WHAT NEEDS TO BE DONE
How many lines below contain the string "series"? Case counts, so give only the number.

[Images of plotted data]
_ _ _ _
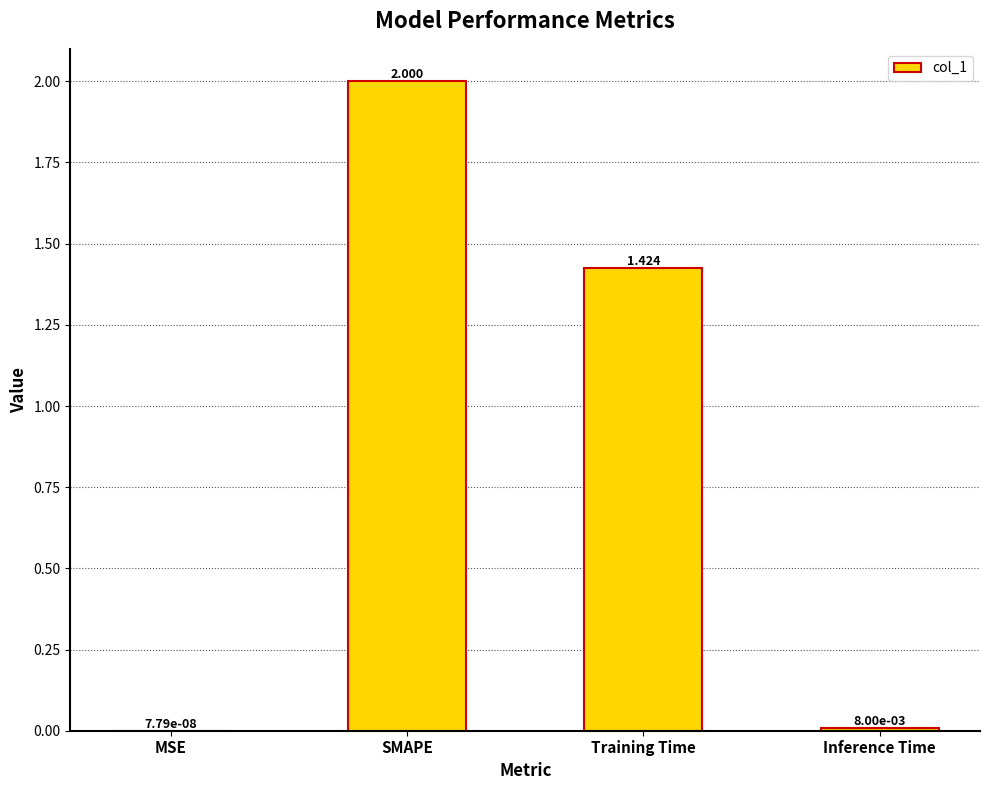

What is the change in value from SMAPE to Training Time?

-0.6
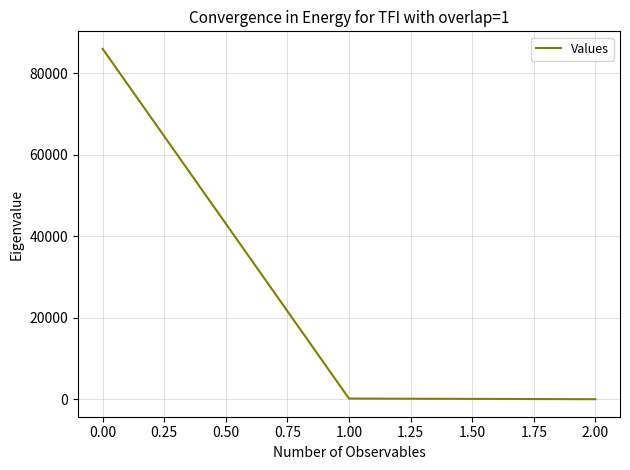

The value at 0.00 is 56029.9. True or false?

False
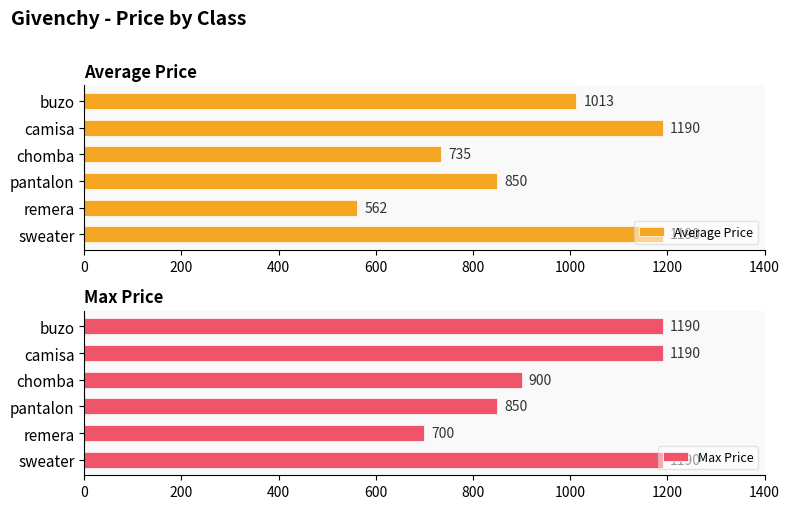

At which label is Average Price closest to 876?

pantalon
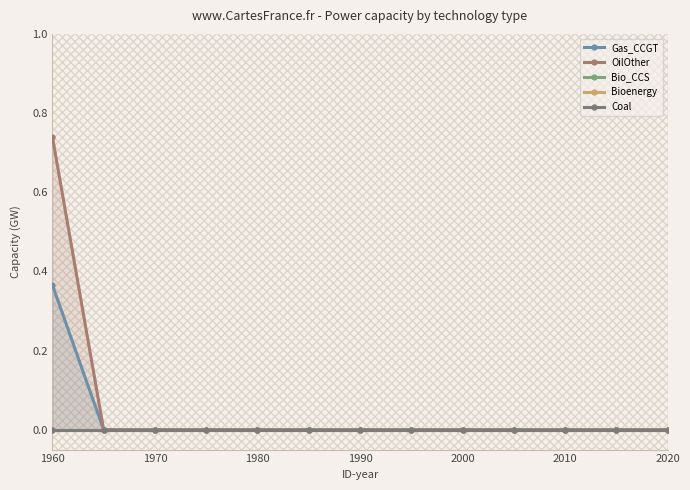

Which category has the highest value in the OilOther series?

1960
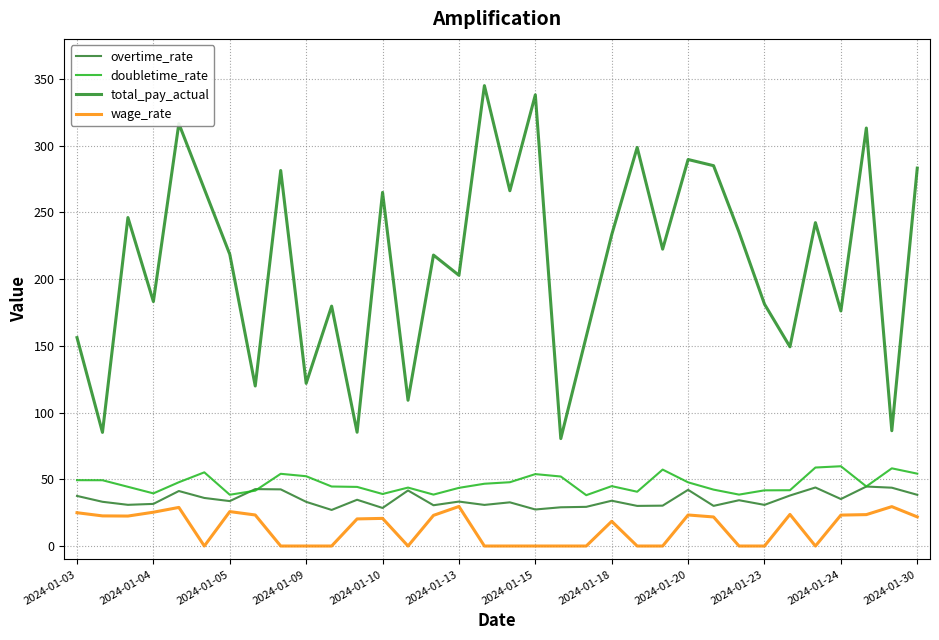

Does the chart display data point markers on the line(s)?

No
_ _ _ _
SOLUTION FOR THIS TASK
1